Irmãos e filhos caríssimos, ao termo desta reflexão, voltemos a atenção para os textos do Novo Testamento, que tivemos a alegria de escutar nesta Liturgia.

Um deles, o do Evangelho de São João, retoma o ensinamento de Jesus na Sinagoga de Cafarnaum sobre o Pão da Vida: este pão, segundo assegura o Senhor, é sua própria carne que, feita alimento dos seus discípulos, lhes dá uma vida que começa aqui na terra e desabrocha na eternidade.
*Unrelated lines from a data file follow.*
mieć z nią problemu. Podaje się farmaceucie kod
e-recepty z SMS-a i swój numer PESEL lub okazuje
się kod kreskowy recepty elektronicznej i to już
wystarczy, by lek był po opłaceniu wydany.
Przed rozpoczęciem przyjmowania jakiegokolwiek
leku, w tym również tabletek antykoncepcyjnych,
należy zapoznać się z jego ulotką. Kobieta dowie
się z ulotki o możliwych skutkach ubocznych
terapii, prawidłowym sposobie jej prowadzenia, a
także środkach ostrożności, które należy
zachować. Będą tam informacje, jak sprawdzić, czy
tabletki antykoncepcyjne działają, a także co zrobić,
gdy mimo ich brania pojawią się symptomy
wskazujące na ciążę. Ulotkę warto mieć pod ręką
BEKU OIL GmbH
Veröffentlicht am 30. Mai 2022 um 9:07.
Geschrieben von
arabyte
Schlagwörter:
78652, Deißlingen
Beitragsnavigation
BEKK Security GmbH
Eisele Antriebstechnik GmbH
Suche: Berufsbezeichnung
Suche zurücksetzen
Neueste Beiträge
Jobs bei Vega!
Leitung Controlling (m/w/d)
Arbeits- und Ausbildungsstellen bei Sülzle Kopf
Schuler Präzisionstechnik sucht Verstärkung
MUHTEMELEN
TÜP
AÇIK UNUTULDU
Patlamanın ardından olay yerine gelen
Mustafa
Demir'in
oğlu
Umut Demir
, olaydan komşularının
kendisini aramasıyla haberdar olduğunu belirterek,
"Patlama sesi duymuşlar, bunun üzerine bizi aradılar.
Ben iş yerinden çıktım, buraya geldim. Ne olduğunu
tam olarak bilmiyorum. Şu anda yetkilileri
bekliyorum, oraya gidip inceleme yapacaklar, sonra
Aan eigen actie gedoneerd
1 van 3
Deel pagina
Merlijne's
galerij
A promessa feita em Cafarnaum se realiza plenamente na última Ceia e no mistério da Eucaristia. Este é o pão que se fez Corpo de Cristo para der a vida aos homens.

O desejo mais íntimo e mais vivo do Papa nesta hora seria o de poder por algum milagre, penetrar em cada lar do Brasil, ser hóspede de cada família brasileira. Partilhar a felicidade das famílias felizes e com elas render graças ao Senhor. Estar junto das famílias que choram, por algum sofrimento escondido ou visível, para der, se possível, algum conforto. Falar às famílias onde nada falsa, para convidá-las a distribuir o que lhes sobra e que pertence a quem não tem. Sentar-se à mesa das famílias pobres, onde o pão é escasso, para ajudá-las, não a tornar-se ricas no sentido em que o Evangelho condena a riqueza, mas a conquistar aquilo que é necessário para uma vida digna.

Se este é um desejo impossível, quero ao menos, tomando em minhas mãos daqui a pouco o Corpo de Jesus e Seu Sangue precioso, fazer um voto e uma oração: que esta Eucaristia celebrada neste templo sem fronteiras sob a cúpula deste céu do Rio de Janeiro, bem mais vasta e grandiosa do que a de Miguel Ângelo, se torne fonte de verdadeira vida para o povo brasileiro para que ele seja uma verdadeira família e para cada família brasileira para que seja célula formadora deste povo. 

-- Homília do Papa João Paulo II na Santa Missa para as Famílias celebrada durante a visita ao Brasil em 1o. de Julho de 1980.